BEGIN
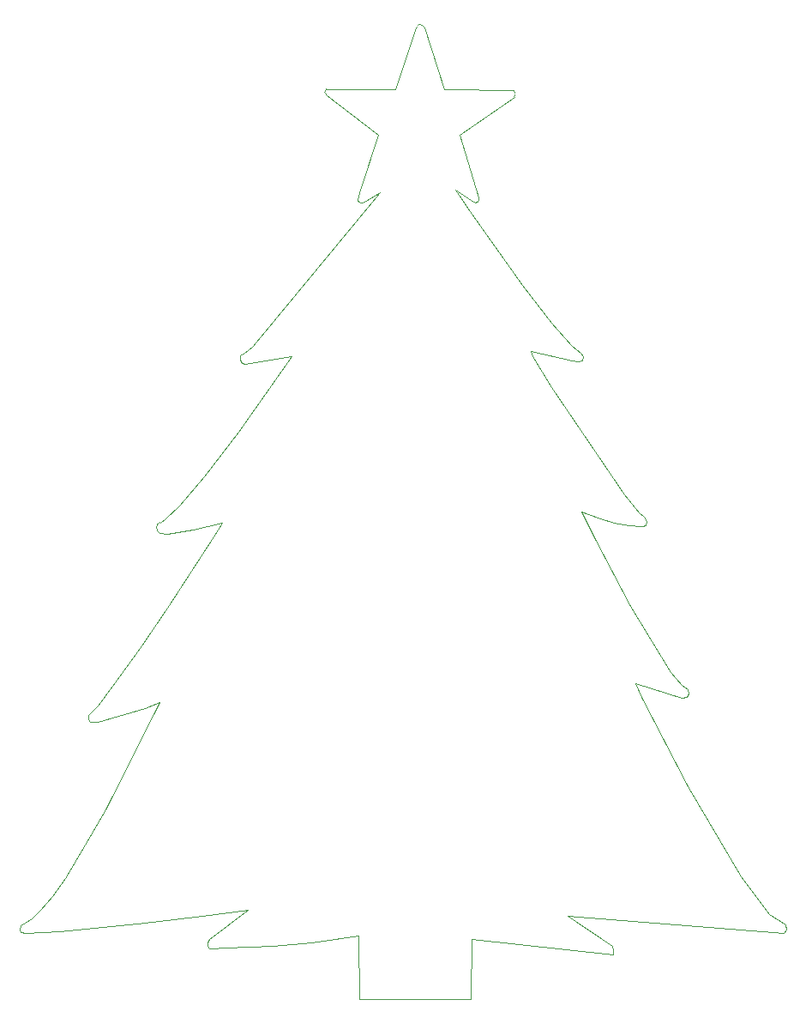
<source format=gbr>
G04 #@! TF.GenerationSoftware,KiCad,Pcbnew,(5.1.5)-3*
G04 #@! TF.CreationDate,2020-12-18T10:23:59+02:00*
G04 #@! TF.ProjectId,voltlog christmas tree,766f6c74-6c6f-4672-9063-68726973746d,rev?*
G04 #@! TF.SameCoordinates,Original*
G04 #@! TF.FileFunction,Profile,NP*
%FSLAX46Y46*%
G04 Gerber Fmt 4.6, Leading zero omitted, Abs format (unit mm)*
G04 Created by KiCad (PCBNEW (5.1.5)-3) date 2020-12-18 10:23:59*
%MOMM*%
%LPD*%
G04 APERTURE LIST*
%ADD10C,0.050000*%
G04 APERTURE END LIST*
D10*
X113937297Y-95481377D02*
X114650000Y-95500000D01*
X113577986Y-94899999D02*
G75*
G02X113950001Y-94400001I522014J-1D01*
G01*
X113937297Y-95481377D02*
G75*
G02X113577986Y-94899999I290689J581378D01*
G01*
X130407898Y-52281371D02*
G75*
G02X130350000Y-51650000I142102J331371D01*
G01*
X140000000Y-45600000D02*
X139850000Y-45400000D01*
X139200000Y-45600000D02*
X139366762Y-45375072D01*
X139366761Y-45375072D02*
G75*
G02X139850000Y-45400000I233239J-174928D01*
G01*
X148803909Y-51791097D02*
G75*
G02X148900000Y-52450000I-153909J-358903D01*
G01*
X145404950Y-62599999D02*
X145400000Y-62350000D01*
X144900000Y-62800000D02*
X145100001Y-62849999D01*
X145404950Y-62599999D02*
G75*
G02X145100001Y-62849999I-254950J-1D01*
G01*
X134106074Y-62807289D02*
G75*
G02X133450000Y-62500000I-256074J307289D01*
G01*
X133550000Y-135150000D02*
X133600000Y-141450000D01*
X128850000Y-135850000D02*
X133550000Y-135150000D01*
X125050000Y-136200000D02*
X128850000Y-135850000D01*
X120300000Y-136350000D02*
X125050000Y-136200000D01*
X119050000Y-136450000D02*
X120300000Y-136350000D01*
X118750000Y-136400000D02*
X119050000Y-136450000D01*
X118650000Y-136200000D02*
X118750000Y-136400000D01*
X118650000Y-135850000D02*
X118650000Y-136200000D01*
X118800000Y-135500000D02*
X118650000Y-135850000D01*
X122600000Y-132600000D02*
X118800000Y-135500000D01*
X118150000Y-133250000D02*
X122600000Y-132600000D01*
X111650000Y-133950000D02*
X118150000Y-133250000D01*
X104000000Y-134750000D02*
X111650000Y-133950000D01*
X100650000Y-134900000D02*
X104000000Y-134750000D01*
X100150000Y-134850000D02*
X100650000Y-134900000D01*
X100050000Y-134550000D02*
X100150000Y-134850000D01*
X100150000Y-134150000D02*
X100050000Y-134550000D01*
X100600000Y-133900000D02*
X100150000Y-134150000D01*
X101300000Y-133450000D02*
X100600000Y-133900000D01*
X102150000Y-132650000D02*
X101300000Y-133450000D01*
X103300000Y-131250000D02*
X102150000Y-132650000D01*
X104550000Y-129450000D02*
X103300000Y-131250000D01*
X106500000Y-126200000D02*
X104550000Y-129450000D01*
X108550000Y-122700000D02*
X106500000Y-126200000D01*
X113900000Y-112150000D02*
X108550000Y-122700000D01*
X112400000Y-112750000D02*
X113900000Y-112150000D01*
X107800000Y-114050000D02*
X112400000Y-112750000D01*
X107050000Y-114100000D02*
X107800000Y-114050000D01*
X106850000Y-113850000D02*
X107050000Y-114100000D01*
X106850000Y-113400000D02*
X106850000Y-113850000D01*
X107150000Y-113050000D02*
X106850000Y-113400000D01*
X107750000Y-112500000D02*
X107150000Y-113050000D01*
X109250000Y-110550000D02*
X107750000Y-112500000D01*
X111950000Y-106800000D02*
X109250000Y-110550000D01*
X114600000Y-102800000D02*
X111950000Y-106800000D01*
X119200000Y-95750000D02*
X114600000Y-102800000D01*
X120100000Y-94400000D02*
X119200000Y-95750000D01*
X117200000Y-95100000D02*
X120100000Y-94400000D01*
X114650000Y-95500000D02*
X117200000Y-95100000D01*
X114450000Y-94050000D02*
X113950000Y-94400000D01*
X115850000Y-92700000D02*
X114450000Y-94050000D01*
X118250000Y-89850000D02*
X115850000Y-92700000D01*
X121700000Y-85450000D02*
X118250000Y-89850000D01*
X126900000Y-78050000D02*
X121700000Y-85450000D01*
X122300000Y-78750000D02*
X126900000Y-78050000D01*
X121900000Y-78600000D02*
X122300000Y-78750000D01*
X121800000Y-78300000D02*
X121900000Y-78600000D01*
X121850000Y-77950000D02*
X121800000Y-78300000D01*
X122300000Y-77700000D02*
X121850000Y-77950000D01*
X123050000Y-77100000D02*
X122300000Y-77700000D01*
X135600000Y-61800000D02*
X123050000Y-77100000D01*
X134106074Y-62807289D02*
X135600000Y-61800000D01*
X133650000Y-61550000D02*
X133450000Y-62500000D01*
X135500000Y-56200000D02*
X133650000Y-61550000D01*
X130407898Y-52281371D02*
X135500000Y-56200000D01*
X137150000Y-51650000D02*
X130350000Y-51650000D01*
X139200000Y-45600000D02*
X137150000Y-51650000D01*
X142000000Y-51700000D02*
X140000000Y-45600000D01*
X148803909Y-51791096D02*
X142000000Y-51700000D01*
X143500000Y-56150000D02*
X148900000Y-52450000D01*
X145400000Y-62350000D02*
X143500000Y-56150000D01*
X143050000Y-61600000D02*
X144900000Y-62800000D01*
X144700000Y-63950000D02*
X143050000Y-61600000D01*
X149700000Y-71000000D02*
X144700000Y-63950000D01*
X152600000Y-74700000D02*
X149700000Y-71000000D01*
X154600000Y-77000000D02*
X152600000Y-74700000D01*
X155450000Y-77650000D02*
X154600000Y-77000000D01*
X155700000Y-78050000D02*
X155450000Y-77650000D01*
X155650000Y-78400000D02*
X155700000Y-78050000D01*
X155200000Y-78500000D02*
X155650000Y-78400000D01*
X154600000Y-78400000D02*
X155200000Y-78500000D01*
X150500000Y-77500000D02*
X154600000Y-78400000D01*
X150700000Y-78000000D02*
X150500000Y-77500000D01*
X152550000Y-81050000D02*
X150700000Y-78000000D01*
X159750000Y-91600000D02*
X152550000Y-81050000D01*
X161200000Y-93450000D02*
X159750000Y-91600000D01*
X161750000Y-93850000D02*
X161200000Y-93450000D01*
X161950000Y-94300000D02*
X161750000Y-93850000D01*
X161900000Y-94650000D02*
X161950000Y-94300000D01*
X161550000Y-94800000D02*
X161900000Y-94650000D01*
X160200000Y-94700000D02*
X161550000Y-94800000D01*
X158750000Y-94400000D02*
X160200000Y-94700000D01*
X157100000Y-93900000D02*
X158750000Y-94400000D01*
X155500000Y-93300000D02*
X157100000Y-93900000D01*
X156850000Y-96050000D02*
X155500000Y-93300000D01*
X160400000Y-102650000D02*
X156850000Y-96050000D01*
X164350000Y-109150000D02*
X160400000Y-102650000D01*
X165450000Y-110450000D02*
X164350000Y-109150000D01*
X166000000Y-110900000D02*
X165450000Y-110450000D01*
X166100000Y-111300000D02*
X166000000Y-110900000D01*
X165950000Y-111650000D02*
X166100000Y-111300000D01*
X165450000Y-111700000D02*
X165950000Y-111650000D01*
X160850000Y-110300000D02*
X165450000Y-111700000D01*
X161450000Y-111650000D02*
X160850000Y-110300000D01*
X166050000Y-120450000D02*
X161450000Y-111650000D01*
X171300000Y-129300000D02*
X166050000Y-120450000D01*
X174100000Y-133050000D02*
X171300000Y-129300000D01*
X175700000Y-134050000D02*
X174100000Y-133050000D01*
X175800000Y-134550000D02*
X175700000Y-134050000D01*
X175500000Y-134900000D02*
X175800000Y-134550000D01*
X154200000Y-133200000D02*
X175500000Y-134900000D01*
X158600000Y-136200000D02*
X154200000Y-133200000D01*
X158700000Y-136600000D02*
X158600000Y-136200000D01*
X158650000Y-137000000D02*
X158700000Y-136600000D01*
X144700000Y-135500000D02*
X158650000Y-137000000D01*
X144600000Y-141450000D02*
X144700000Y-135500000D01*
X133600000Y-141450000D02*
X144600000Y-141450000D01*
M02*

</source>
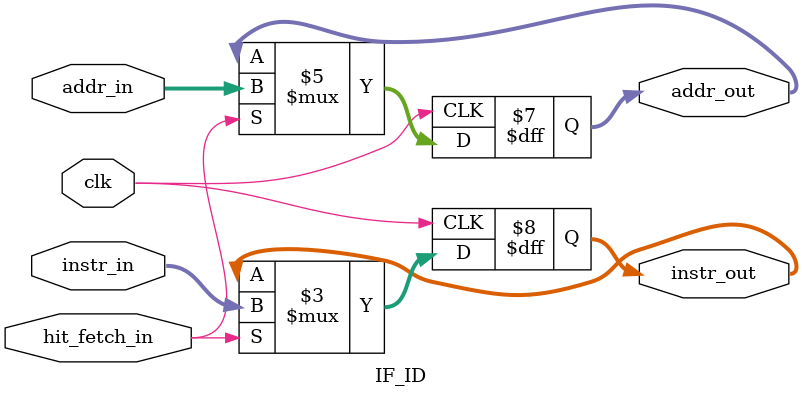
<source format=v>
`timescale 1ns / 1ps
module IF_ID(clk, addr_in, instr_in, hit_fetch_in, addr_out, instr_out);
	
	input clk;
	input [15:0] addr_in, instr_in;
	input hit_fetch_in;
	
	output reg [15:0] addr_out, instr_out;
	
	initial instr_out = 16'h0000;
	// Read
	always @ (negedge clk) 
	begin
		if (hit_fetch_in) begin
			addr_out 	  <= addr_in;
			instr_out 	  <= instr_in;
		end
	end
	
endmodule

</source>
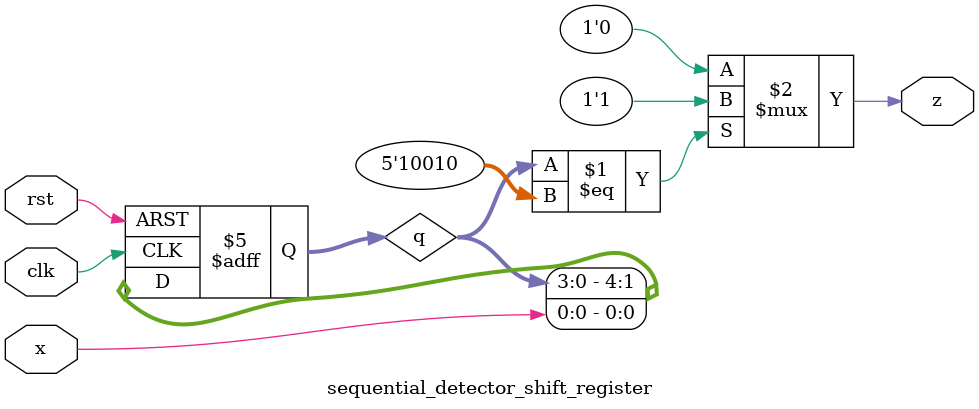
<source format=v>
module sequential_detector_shift_register
(
   input wire clk,
   input wire rst,
   input wire x,
   output wire z
);
 
reg [4:0] q;
 
assign z = (q == 5'b10010) ? 1'b1:1'b0;
 
always @ (posedge clk,negedge rst)
   if(!rst)
      q <= 5'd0;
   else
      q <= {q[3:0],x};
 //晚了1个周期,要等q更新
endmodule


</source>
END
** Problem to work on **
Copy all lines from the material that include "always".

** Task answer **
	always @ (negedge clk) 
always @ (posedge clk,negedge rst)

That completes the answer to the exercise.